Here are some quotes from three GUPY's blogs:
it just continues to strike me how we as humans continue to try and earn our salvation through works or words or ritual. Our forgiveness has been accomplished already. Christ said "It is finished," so why don't we believe him?
I will always cling to the hope that it is for freedom that Christ has set us free (Gal. 5:1). This is no excuse to sin, of course, but it is an excuse to live by the Spirit, free from the law that I cannot fulfill on my own. That is why Christ came, to be the sin offering for me, so that the barriers are now broken a friendship with God is possible. I will continue to look to Old Testament laws as good moral guidelines, but I know that the Lord calls me to more than just following the rules. He calls me to a life led by the Spirit, a life that is dead to sin and former ways and is alive...fully alive in the confidence and hope of Jesus. He doesn't want me any other way.
God sees through all of my junk & pride. ALL of it. Yet, His decision to love me never waivers (*absurd!*).
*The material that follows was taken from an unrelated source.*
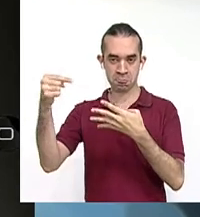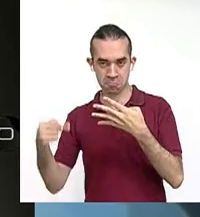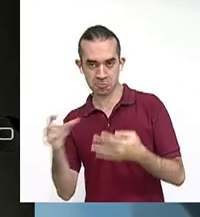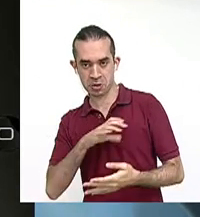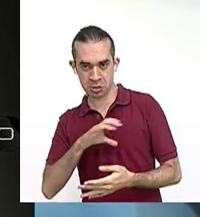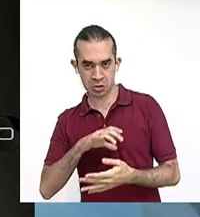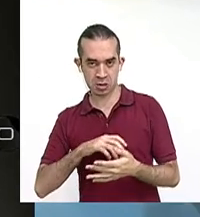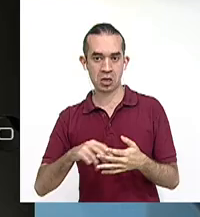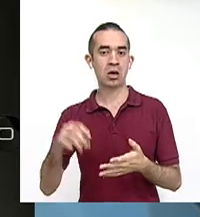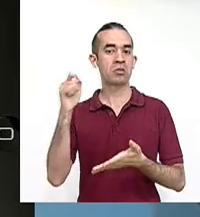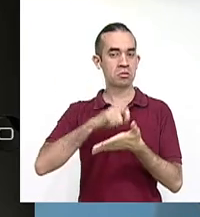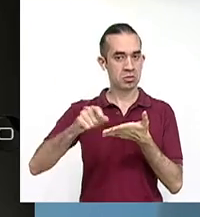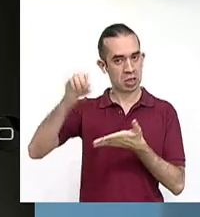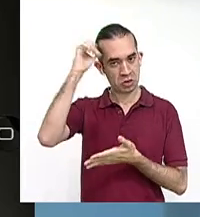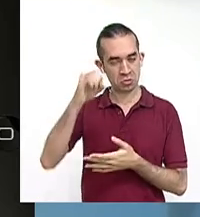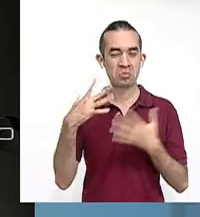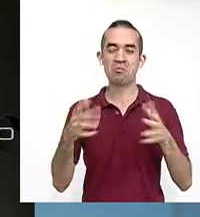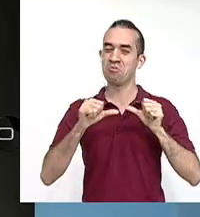Continuemos con la clase.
He gently provides a dose of rebuke, a lathering of forgiveness, and the empowerment to change.
These days He’s trying to teach me that there’s no need to waste my time putting a PR “spin” on my sin and failure or covering it up with cute suits and church event attendance or respectable titles and empty words. And He’s using His unconditional love to break down the facades, take off the layers of my ish, and slowly reveal the daughter with humility and character I was meant to be– not the fraudulent one attempting to run fig leaves through a sewing machine.
It feels so icky to my sin in its depths, but I am genuinely thankful that Jesus doesn’t want to leave me this way.
I believe that this work of God in these young men and women will bear fruit for a lifetime, leading them to love others and to give the good news of the gospel away to so many who need to hear it, including people in their own churches!
1 comment:
That's really beautiful, Marsh. I love that you refuse to motivate students through guilt and shame. A justice ethic that flows from the gospel of grace is a powerful witness to the watching world, suspicious of anything that smells manipulative.